Vinciguerra was a member of right-wing terrorist groups Ordine Nuovo and Avanguardia Nazionale, both of which were infiltrated and controlled by the Italian security services. In Allen Francovich's masterful documentary on Gladio, Vinciguerra confessed that the bombing was an act of revolt against the manipulation of neo-fascism by the state. As such, the attack was blowback, carried out by a terrorist being used as a proxy by the state. Vinciguerra had scratched a five-pointed star into the bonnet of the car before leaving the bomb and calling the police to entice them into his trap. This symbol was the mark of Communists, particularly the Communist terrorist group the Red Brigades. After the bombing there was a cover-up. According to Vinciguerra the authorities all knew within 20 days that he was responsible, but the state helped him flee the country, and blamed anarchists for the attack.
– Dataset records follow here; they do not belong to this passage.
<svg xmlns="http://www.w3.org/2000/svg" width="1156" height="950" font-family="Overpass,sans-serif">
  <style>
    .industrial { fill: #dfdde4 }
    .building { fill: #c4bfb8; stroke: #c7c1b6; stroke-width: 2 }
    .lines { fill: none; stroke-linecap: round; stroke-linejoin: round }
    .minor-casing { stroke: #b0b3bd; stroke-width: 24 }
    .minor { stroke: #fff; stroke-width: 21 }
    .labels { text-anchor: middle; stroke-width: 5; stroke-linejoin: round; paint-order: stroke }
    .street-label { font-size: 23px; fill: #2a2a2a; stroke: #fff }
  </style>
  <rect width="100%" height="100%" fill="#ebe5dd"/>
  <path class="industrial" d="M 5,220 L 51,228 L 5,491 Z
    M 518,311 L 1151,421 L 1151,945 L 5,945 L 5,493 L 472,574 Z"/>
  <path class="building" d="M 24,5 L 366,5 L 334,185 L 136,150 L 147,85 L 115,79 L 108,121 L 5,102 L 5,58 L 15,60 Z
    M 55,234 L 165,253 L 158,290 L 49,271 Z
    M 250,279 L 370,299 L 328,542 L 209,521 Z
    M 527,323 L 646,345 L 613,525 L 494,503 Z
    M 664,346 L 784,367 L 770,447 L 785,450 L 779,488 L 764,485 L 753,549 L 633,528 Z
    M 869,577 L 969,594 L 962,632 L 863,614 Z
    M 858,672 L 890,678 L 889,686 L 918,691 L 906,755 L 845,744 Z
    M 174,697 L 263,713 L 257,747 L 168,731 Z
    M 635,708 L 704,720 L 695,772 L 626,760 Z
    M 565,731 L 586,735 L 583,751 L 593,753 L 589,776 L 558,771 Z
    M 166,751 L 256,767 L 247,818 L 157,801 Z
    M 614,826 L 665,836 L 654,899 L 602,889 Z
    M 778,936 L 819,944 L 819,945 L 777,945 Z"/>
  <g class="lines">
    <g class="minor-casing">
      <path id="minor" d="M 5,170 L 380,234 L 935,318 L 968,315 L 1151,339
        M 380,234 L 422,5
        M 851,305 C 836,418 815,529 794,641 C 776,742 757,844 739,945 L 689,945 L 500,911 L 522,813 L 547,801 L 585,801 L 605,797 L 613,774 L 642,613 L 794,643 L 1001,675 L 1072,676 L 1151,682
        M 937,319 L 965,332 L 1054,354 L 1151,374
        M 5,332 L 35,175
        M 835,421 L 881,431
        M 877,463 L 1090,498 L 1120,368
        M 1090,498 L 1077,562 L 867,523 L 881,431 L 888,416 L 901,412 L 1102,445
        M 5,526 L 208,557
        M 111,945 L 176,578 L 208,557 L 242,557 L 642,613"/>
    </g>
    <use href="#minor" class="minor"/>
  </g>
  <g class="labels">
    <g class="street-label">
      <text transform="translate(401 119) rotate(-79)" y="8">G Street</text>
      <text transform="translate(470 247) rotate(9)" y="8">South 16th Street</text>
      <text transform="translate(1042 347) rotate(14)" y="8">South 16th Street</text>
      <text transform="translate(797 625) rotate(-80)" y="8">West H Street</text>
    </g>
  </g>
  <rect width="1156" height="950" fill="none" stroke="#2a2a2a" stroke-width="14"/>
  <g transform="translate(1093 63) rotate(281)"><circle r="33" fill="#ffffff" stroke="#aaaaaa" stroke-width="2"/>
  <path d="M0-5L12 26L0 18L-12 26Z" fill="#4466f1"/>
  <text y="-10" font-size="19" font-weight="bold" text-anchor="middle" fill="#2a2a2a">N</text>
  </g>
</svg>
So it was a false flag attack, there was an official cover-up, and the attack was perpetrated by someone who to some extent was an agent of the state, but it was not an intentional self-inflicted wound. Other attacks in Italy in this period, such as the bombings at Piazza Fontana and Bologna train station, were most probably deliberate attacks by the state, but Peteano was not.
Transplanting that pattern onto todays War on Terror, Luai Sakra becomes our modern-day equivalent of Vincenzo Vinciguerra. Both were terrorist double agents, both made confessions and allegations of widespread state involvement in terrorism. Though the recent Operation Sledgehammer trial suggests premeditated state involvement in the Istanbul bombings in 2003, it is also likely that they were blowback, the unintentional result of running Sakra as a spy. Yet this does not mean that other attacks in Paris, Madrid, Bali, New York, Casablanca, Lahore or Mumbai were blowback. Some may be deliberately orchestrated by the state while others are not. Even the CIA sometimes gets burned when it plays with fire.
The first interpretation of Al Qaeda has largely been left behind by those defining the excuses for continuous wars of imperial aggression. The official announcement of the death of Osama Bin Laden was the death knell of that particular view of the struggle. Instead we are now supposedly fighting against an amorphous enemy phenomena comprising target governments, ideology and militant groups. The decentralisation of Al Qaeda described by Rohan Gunaratna has conveniently provided the NATO powers with a broader enemy, and hence a broader excuse for conflict, destruction and murder.
While the precise role of the state in 9/11, 7/7 and other atrocities is not yet certain, we can be sure of the fully premeditated role they have played in the murder of hundreds of thousands of civilians in their bloodthirsty conquests. Many more lives have been shed in Iraq, Afghanistan, Libya and elsewhere than have died in possible state-sponsored terrorist attacks in NATO countries. So it is not just the states role in terrorist atrocities that needs to be interrogated, but also their role in using those atrocities to propagate and excuse violence on a much larger scale in foreign countries.
What is also certain is that the first two interpretations of Al Qaeda offer only fear, hatred and increased violence. They should be abandoned, not just for their inaccuracy but also for their pessimistic and paranoid implications. The latter two views, by contrast, offer a way to destroy the credibility of some of the powerful governments in the world. Though the latter views offer few, if any, positive solutions to these problems, they are a powerful means of undermining the authority of these institutions, hopefully to the point where they cannot do these things any more. As such, amongst the darkness of those views of Al Qaeda, and hence of the struggles in the world, there is some light.